This repo documents my solutions for assignments of CS 224U (Natural Language Understanding - 2022). The complete code for this class can be found here. In order to run the code in the solution notebooks, the environment can be setup by running the setup notebook.
A brief summary of key concepts covered in different assignments is summarized below.
Assignment 1: Word Relatedness
Word similarity and relatedness datasets have long been used to evaluate distributed representations. This assignment provides code for conducting such analyses with a new word relatedness datasets. It consists of word pairs, each with an associated human-annotated relatedness score.
The evaluation metric for each dataset is the Spearman correlation coefficient 𝜌 between the annotated scores and your distances, as is standard in the literature.
This homework asks you to write code that uses the count matrices in data/vsmdata to create and
evaluate some baseline models. The final question asks you to create your own original system for this task,
using any data you wish. In the assignment solution, this system is designed by using an Auto-encoder (AE) to
arrive at low-dimensional embeddings of the word count vectors, in conjunction with performing
Positive Pointwise Mutual Information (PPMI) re-weighting
and LSA on raw co-existence count vectors before generating AE embeddings.
Assignment 2: Sentiment Analysis
This homework and associated bakeoff are devoted to supervised sentiment analysis using the ternary (positive/negative/neutral) version of the Stanford Sentiment Treebank (SST-3) as well as a new dev/test dataset drawn from restaurant reviews. The homework questions ask you to implement some baseline system, and the bakeoff challenge is to define a system that does well at both the SST-3 test set and the new restaurant test set. Both are ternary tasks, and our central bakeoff score is the mean of the macro-FI scores for the two datasets.
As a part of this assignment a system analysis system is developed using BERT base for tokenization and getting the token embeddings. Then a bi-direction LSTM model with a classification head on its last hidden state is trained for the sentiment analysis task. Optimal hyper-parameters of the model considering the LSTM hidden dimension, number of layers, bi-directional/uni-directional, and the classification head's activation function are identified by performing a grid search. More details on the model can be found in the linked notebook.
Assignment 3: Few-shot OpenQA with ColBERT retrieval
The goal of this homework is to explore few-shot (or, prompt-based) learning in the context of open-domain question answering.
Our core task is open-domain question answering (OpenQA). In this task, all that is given by the dataset is a question text, and the task is to answer that question. By contrast, in modern QA tasks, the dataset provides a text and a gold passage, with a guarantee that the answer will be a substring of the passage.
OpenQA is substantially harder than standard QA. The usual strategy is to use a retriever to find passages in a large collection of texts and train a reader to find answers in those passages. This means we have no guarantee that the retrieved passage will contain the answer we need. If we don't retrieve a passage containing the answer, our reader has no hope of succeeding. Although this is challenging, it is much more realistic and widely applicable than standard QA. After all, with the right retriever, an OpenQA system could be deployed over the entire Web.
The task posed by this homework is harder even than OpenQA. We are calling this task few-shot OpenQA. The defining feature of this task is that the reader is simply a general purpose autoregressive language model. It accepts string inputs (prompts) and produces text in response. It is not trained to answer questions per se, and nothing about its structure ensures that it will respond with a substring of the prompt corresponding to anything like an answer.
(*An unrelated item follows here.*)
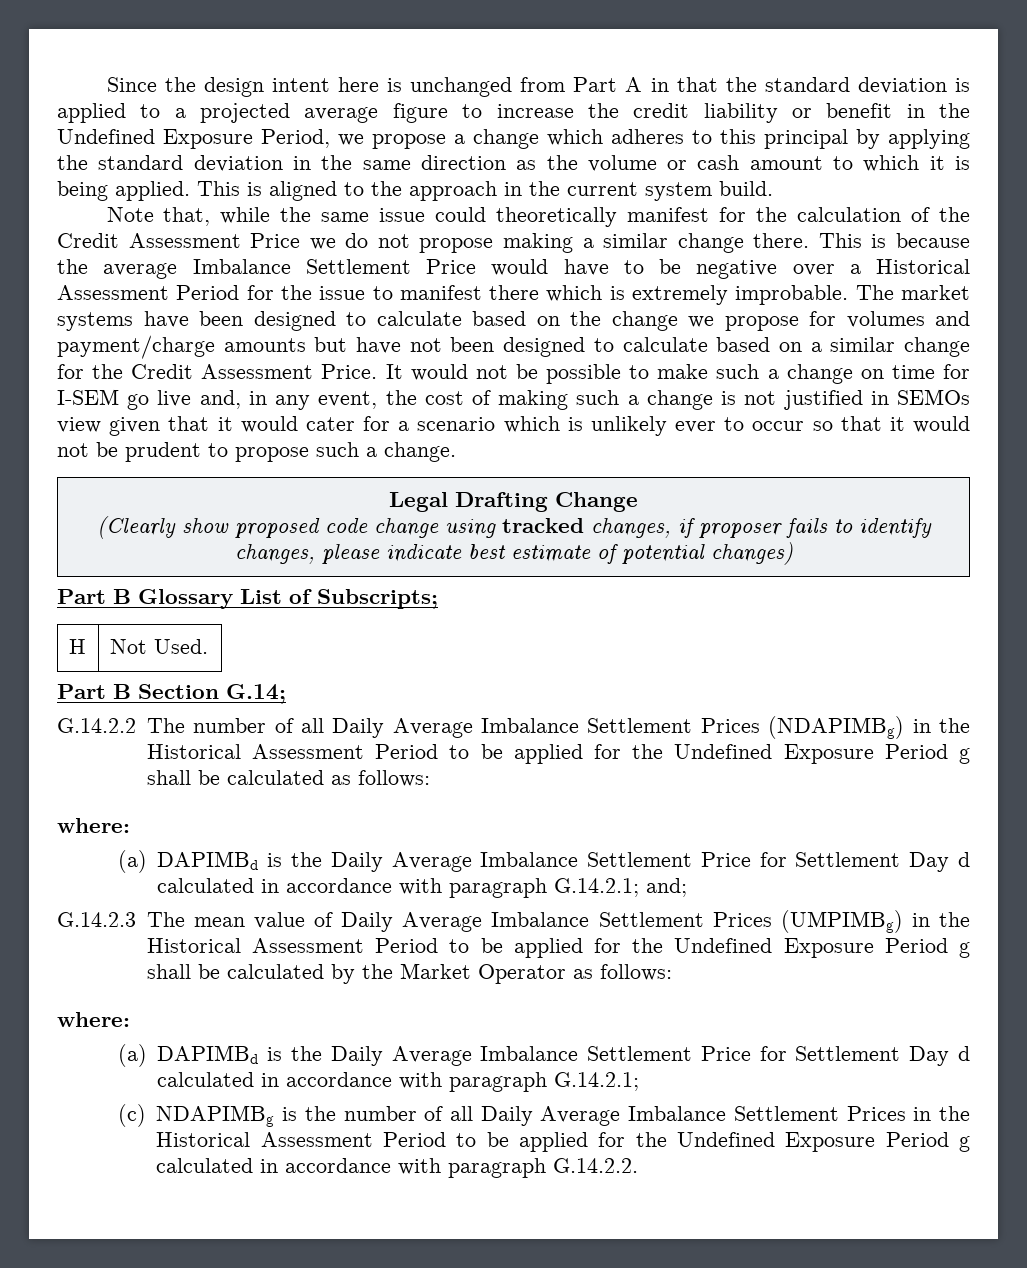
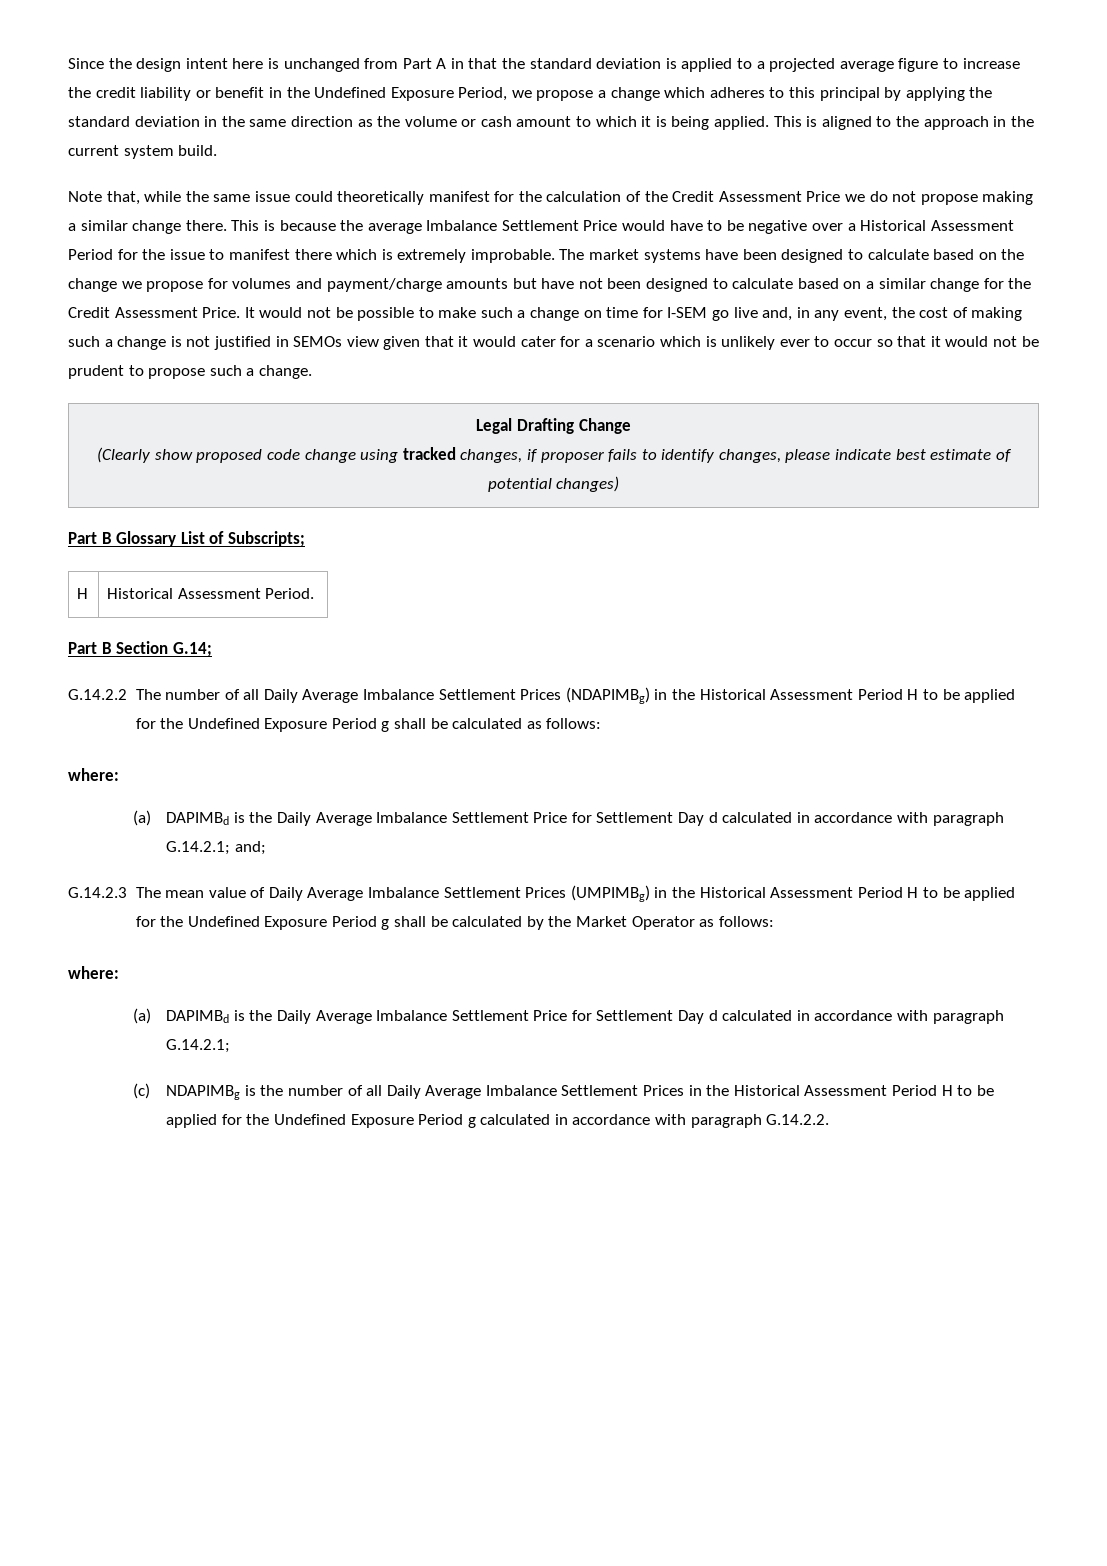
[109,639,208,654] Not Used. -> [107,588,315,599] Historical Assessment Period.
(439, 751) none -> [907,689,919,700] H
(439, 945) none -> [907,887,919,898] H
(447, 1139) none -> [941,1085,953,1096] H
Few-shot QA (but not OpenQA!) is explored in the famous GPT-3 paper (Brown et al. 2020). The authors are able to get traction on the problem using GPT-3, an incredible finding. Our task here – few-shot OpenQA – pushes this even further by retrieving passages to use in the prompt rather than assuming that the gold passage can be used in the prompt. If we can make this work, then it should be a major step towards flexibly and easily deploying QA technologies in new domains.
In summary:
| Task | Passage given | Task-specific reader training | Task-specific retriever training |
|---|---|---|---|
| QA | yes | yes | n/a |
| OpenQA | no | yes | maybe |
| Few-shot QA | yes | no | n/a |
| Few-shot OpenQA | no | no | maybe |
The goal of this assignment is to explore the final line in the above table and develop an original system to perform open Few-shot OpenQA using ColBERT as a retriever. The following are the key details of the developed system:
- Use the pre-trained ColBERT retriever for identifying relevant passages for the given question.
- For every passage/question pair, use the SQUAD train data set to find relevant passage/question/answer pairs for doing few-shot learning.
- Concatenate the passage/question/answer pairs (obtained in step 2), the passage (obtained in step 1), and the question of interest to generate a prompt for language model and obtain the output sequence as a candidate answer.
- Score the answers (one answer per passage obtained in step 1) to find the best answer for the asked question.
- Gridsearch on the key model parameters to find best combinations. More details on the model can be found in the linked notebook.